*To do*:
Would you please transcribe, exactly as written, the lines of the entries below starting at the one that holds "middle tip: (1001, 1006)" and ending at the one that holds "middle mcp: (1013, 1002)", both included?

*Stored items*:
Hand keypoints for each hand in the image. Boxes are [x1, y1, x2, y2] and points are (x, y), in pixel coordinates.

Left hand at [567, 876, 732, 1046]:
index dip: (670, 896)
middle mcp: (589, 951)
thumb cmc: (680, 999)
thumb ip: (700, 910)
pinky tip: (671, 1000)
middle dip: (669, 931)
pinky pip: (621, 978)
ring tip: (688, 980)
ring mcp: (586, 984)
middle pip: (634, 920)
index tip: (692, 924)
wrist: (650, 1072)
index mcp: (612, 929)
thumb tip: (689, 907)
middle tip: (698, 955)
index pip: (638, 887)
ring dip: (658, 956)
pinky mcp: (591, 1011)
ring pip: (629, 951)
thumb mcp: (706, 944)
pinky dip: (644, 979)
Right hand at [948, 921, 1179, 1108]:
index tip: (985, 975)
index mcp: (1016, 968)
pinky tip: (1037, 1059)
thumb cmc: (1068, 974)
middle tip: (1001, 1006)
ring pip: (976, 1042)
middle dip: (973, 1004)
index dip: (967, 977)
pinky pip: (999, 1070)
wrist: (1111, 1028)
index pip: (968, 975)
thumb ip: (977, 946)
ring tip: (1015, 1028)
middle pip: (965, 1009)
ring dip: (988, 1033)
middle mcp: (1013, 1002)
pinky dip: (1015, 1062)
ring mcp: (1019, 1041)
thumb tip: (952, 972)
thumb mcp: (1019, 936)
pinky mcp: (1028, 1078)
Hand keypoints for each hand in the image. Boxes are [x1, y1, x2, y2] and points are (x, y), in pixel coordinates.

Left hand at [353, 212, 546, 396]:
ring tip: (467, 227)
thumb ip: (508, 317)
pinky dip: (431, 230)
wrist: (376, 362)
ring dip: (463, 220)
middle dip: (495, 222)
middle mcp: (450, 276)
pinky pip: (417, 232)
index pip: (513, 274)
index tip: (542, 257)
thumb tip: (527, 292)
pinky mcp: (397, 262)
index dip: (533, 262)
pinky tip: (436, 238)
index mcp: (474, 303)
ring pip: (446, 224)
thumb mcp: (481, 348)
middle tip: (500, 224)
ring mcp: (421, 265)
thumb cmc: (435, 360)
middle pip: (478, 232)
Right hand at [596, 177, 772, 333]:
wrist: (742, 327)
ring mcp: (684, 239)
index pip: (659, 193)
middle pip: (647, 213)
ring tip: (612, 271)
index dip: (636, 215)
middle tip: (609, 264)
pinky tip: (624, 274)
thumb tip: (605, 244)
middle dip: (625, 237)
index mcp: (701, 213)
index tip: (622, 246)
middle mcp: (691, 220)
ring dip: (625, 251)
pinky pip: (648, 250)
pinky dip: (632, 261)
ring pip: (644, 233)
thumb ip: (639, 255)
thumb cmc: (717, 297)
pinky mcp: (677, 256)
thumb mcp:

*Result of the task*:
middle tip: (1001, 1006)
ring pip: (976, 1042)
middle dip: (973, 1004)
index dip: (967, 977)
pinky pip: (999, 1070)
wrist: (1111, 1028)
index pip: (968, 975)
thumb ip: (977, 946)
ring tip: (1015, 1028)
middle pip: (965, 1009)
ring dip: (988, 1033)
middle mcp: (1013, 1002)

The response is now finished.